Secretary of State Marco Rubio has moved to close the State Department’s Office of Palestinian Affairs (OPA), a diplomatic body established during the Biden administration that had elevated U.S. engagement with the Palestinian Authority, according to information obtained by the Washington Free Beacon.
Rubio has instructed the new U.S. ambassador to Israel, Mike Huckabee, to absorb the OPA’s duties, including outreach to Palestinians, into the main U.S. embassy in Jerusalem. This move is intended to restore the Trump administration’s approach, which called for a single, unified diplomatic mission in Israel’s capital reporting directly to the ambassador.
According to the Free Beacon, “The Biden administration created the OPA in June 2022 against Israel’s wishes, endowing it with the power to operate independently of the American embassy. It has come under fire in the past for its potential violation of the Jerusalem Embassy Act of 1995, which mandated that a single U.S. embassy be established in the Israeli capital.”

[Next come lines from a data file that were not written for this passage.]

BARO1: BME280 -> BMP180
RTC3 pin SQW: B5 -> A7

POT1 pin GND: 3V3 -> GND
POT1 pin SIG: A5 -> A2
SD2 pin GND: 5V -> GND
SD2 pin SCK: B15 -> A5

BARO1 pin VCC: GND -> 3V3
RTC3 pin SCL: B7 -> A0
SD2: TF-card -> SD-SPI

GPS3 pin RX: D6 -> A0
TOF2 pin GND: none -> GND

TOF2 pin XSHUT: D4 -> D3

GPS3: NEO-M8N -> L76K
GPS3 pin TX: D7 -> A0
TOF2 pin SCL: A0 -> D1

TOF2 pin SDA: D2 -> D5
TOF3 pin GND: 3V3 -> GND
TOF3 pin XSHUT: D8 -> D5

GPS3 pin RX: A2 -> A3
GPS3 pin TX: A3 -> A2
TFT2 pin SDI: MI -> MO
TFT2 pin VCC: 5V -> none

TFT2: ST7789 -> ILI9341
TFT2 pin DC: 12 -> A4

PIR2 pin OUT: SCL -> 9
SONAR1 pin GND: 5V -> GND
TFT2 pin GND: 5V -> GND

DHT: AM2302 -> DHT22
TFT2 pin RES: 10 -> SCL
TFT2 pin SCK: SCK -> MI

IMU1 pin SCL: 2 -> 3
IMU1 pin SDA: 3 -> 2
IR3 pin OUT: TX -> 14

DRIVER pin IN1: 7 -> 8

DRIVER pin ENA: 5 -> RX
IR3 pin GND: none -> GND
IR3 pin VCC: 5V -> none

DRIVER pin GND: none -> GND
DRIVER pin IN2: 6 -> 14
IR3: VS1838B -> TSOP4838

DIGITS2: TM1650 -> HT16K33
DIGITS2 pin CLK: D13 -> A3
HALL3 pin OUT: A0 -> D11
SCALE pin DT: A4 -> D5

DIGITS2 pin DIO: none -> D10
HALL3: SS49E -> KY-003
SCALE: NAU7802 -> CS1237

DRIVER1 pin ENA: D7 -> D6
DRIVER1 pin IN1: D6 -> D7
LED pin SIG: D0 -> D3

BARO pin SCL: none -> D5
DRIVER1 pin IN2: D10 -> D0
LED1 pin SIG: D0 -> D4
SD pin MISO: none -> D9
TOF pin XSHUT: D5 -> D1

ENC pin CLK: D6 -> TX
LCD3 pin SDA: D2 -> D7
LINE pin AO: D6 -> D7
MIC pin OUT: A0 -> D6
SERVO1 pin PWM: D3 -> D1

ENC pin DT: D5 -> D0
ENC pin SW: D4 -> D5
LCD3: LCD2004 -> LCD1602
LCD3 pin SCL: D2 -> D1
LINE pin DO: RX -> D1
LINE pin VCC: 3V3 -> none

The OPA has faced criticism from Republican lawmakers, who accused it of anti-Israel bias during the Biden-Harris years. Notably, the office drew ire for urging Israeli restraint in the immediate aftermath of Hamas’s October 7 attack. In response, Congress passed legislation requiring the office to regularly report on its public advocacy.
Rubio, along with more than 80 lawmakers, previously expressed concern that the OPA could signal U.S. support for dividing Jerusalem in a future peace deal. In a 2022 letter to the Biden administration, Rubio and his colleagues argued that turning the Palestinian Affairs Unit into an independent office reporting directly to Washington was arguably opening a de facto U.S. consulate for the Palestinians in Jerusalem.
“Let there be no misunderstanding: this unprecedented arrangement—to turn the Palestinian Affairs Unit into a ‘U.S. Office of Palestinian Affairs’ that will no longer report to the U.S. Ambassador to Israel but instead report directly to the State Department in Washington, D.C., and to appoint a Special Envoy to the Palestinians—is an effort to open an unofficial and de facto U.S. consulate to the Palestinians in Jerusalem,” Rubio and his colleagues wrote in the June 2022 letter to the Biden administration.
In addition to dissolving the OPA, Rubio will also reportedly eliminate the position of Special Envoy to the Palestinians.
Senator Bill Hagerty (R-Tenn.), who worked with Rubio to oppose the OPA, praised the decision. “I welcome Secretary Rubio’s efforts in the second Trump administration to reinforce President Trump’s historic first-term decision to fully implement the Jerusalem Embassy Act of 1995 and relocate the U.S. Embassy from Tel Aviv to Israel’s eternal and indivisible capital of Jerusalem,” Hagerty said.
The closure of the OPA is part of a broader reorganization of U.S. diplomatic missions to better align with the foreign policy priorities of the Trump administration. Ambassador Huckabee is expected to carry out Rubio’s directive in the coming weeks.